De voorzieningenrechter is van oordeel dat met een hoge mate van zekerheid kan worden vastgesteld dat sperma van vier verschillende mannen in [massagesalon A] is aangetroffen.
Ten aanzien van het standpunt van verzoeker dat niet is aangetoond hoe oud de spermasporen zijn en dat deze mogelijk ‘per ongeluk’ zijn ontstaan, zonder dat seksuele diensten zijn aangeboden overweegt de voorzieningenrechter als volgt.

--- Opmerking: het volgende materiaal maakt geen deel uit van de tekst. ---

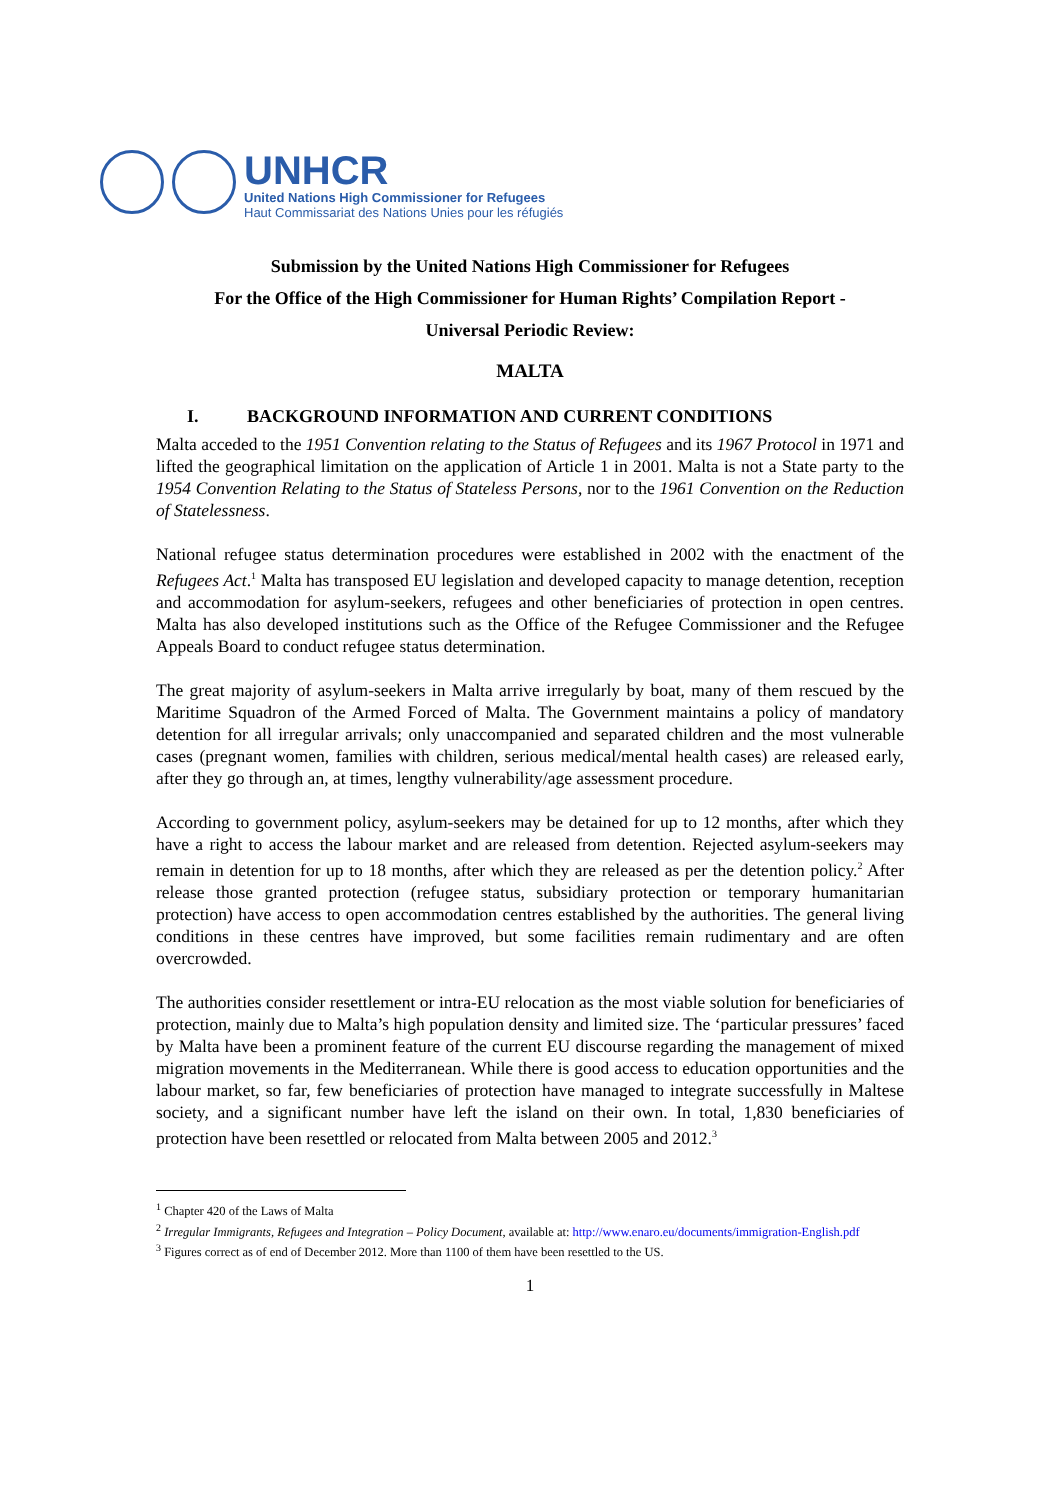UNHCR
United Nations High Commissioner for Refugees
Haut Commissariat des Nations Unies pour les réfugiés
Submission by the United Nations High Commissioner for Refugees
For the Office of the High Commissioner for Human Rights’ Compilation Report -
Universal Periodic Review:
MALTA
I. BACKGROUND INFORMATION AND CURRENT CONDITIONS
Malta acceded to the 1951 Convention relating to the Status of Refugees and its 1967 Protocol in 1971 and lifted the geographical limitation on the application of Article 1 in 2001. Malta is not a State party to the 1954 Convention Relating to the Status of Stateless Persons, nor to the 1961 Convention on the Reduction of Statelessness.
National refugee status determination procedures were established in 2002 with the enactment of the Refugees Act.<sup>1</sup> Malta has transposed EU legislation and developed capacity to manage detention, reception and accommodation for asylum-seekers, refugees and other beneficiaries of protection in open centres. Malta has also developed institutions such as the Office of the Refugee Commissioner and the Refugee Appeals Board to conduct refugee status determination.
The great majority of asylum-seekers in Malta arrive irregularly by boat, many of them rescued by the Maritime Squadron of the Armed Forced of Malta. The Government maintains a policy of mandatory detention for all irregular arrivals; only unaccompanied and separated children and the most vulnerable cases (pregnant women, families with children, serious medical/mental health cases) are released early, after they go through an, at times, lengthy vulnerability/age assessment procedure.
According to government policy, asylum-seekers may be detained for up to 12 months, after which they have a right to access the labour market and are released from detention. Rejected asylum-seekers may remain in detention for up to 18 months, after which they are released as per the detention policy.<sup>2</sup> After release those granted protection (refugee status, subsidiary protection or temporary humanitarian protection) have access to open accommodation centres established by the authorities. The general living conditions in these centres have improved, but some facilities remain rudimentary and are often overcrowded.
The authorities consider resettlement or intra-EU relocation as the most viable solution for beneficiaries of protection, mainly due to Malta’s high population density and limited size. The ‘particular pressures’ faced by Malta have been a prominent feature of the current EU discourse regarding the management of mixed migration movements in the Mediterranean. While there is good access to education opportunities and the labour market, so far, few beneficiaries of protection have managed to integrate successfully in Maltese society, and a significant number have left the island on their own. In total, 1,830 beneficiaries of protection have been resettled or relocated from Malta between 2005 and 2012.<sup>3</sup>
<sup>1</sup> Chapter 420 of the Laws of Malta
<sup>2</sup> Irregular Immigrants, Refugees and Integration – Policy Document, available at: http://www.enaro.eu/documents/immigration-English.pdf
<sup>3</sup> Figures correct as of end of December 2012. More than 1100 of them have been resettled to the US.
1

Van de vier sporen waarbij verweerder DNA onderzoek heeft laten uitvoeren is spoor AAEZ1500NL afkomstig van het bed, spoor AAEZ1506NL is afkomstig van de muur, spoor AAEZ1521NL is afkomstig van het tapijt op de vloer en spoor AAEZ1523NL is afkomstig van de onderste handdoek op de massagetafel. Er is derhalve sprake van sporen op verplaatsbare en niet verplaatsbare objecten. Gelet op het feit dat twee sporen afkomstig zijn van verplaatsbare objecten acht de voorzieningenrechter het onaannemelijk dat deze sporen niet zijn ontstaan in de tijd dat verzoeker [massagesalon A] exploiteerde. De voorzieningenrechter acht het eveneens aannemelijk dat de sporen op de niet verplaatsbare objecten zijn ontstaan in de tijd dat verzoeker [massagesalon A] exploiteerde, hij neemt hierbij in overweging dat verzoeker ter zitting heeft verklaard dat er eerder in het pand [adres A], te Den Haag achtereenvolgens een antiekzaak en een opticien gevestigd was. De stelling van verzoeker dat spermasporen ook ‘per ongeluk’ kunnen zijn ontstaan doordat onbedoeld tijdens massages is geëjaculeerd zonder dat seksuele diensten zijn aangeboden acht de voorzieningenrechter, mede in het licht van hetgeen hiervoor is overwogen, niet aannemelijk en is door verzoeker onvoldoende onderbouwd.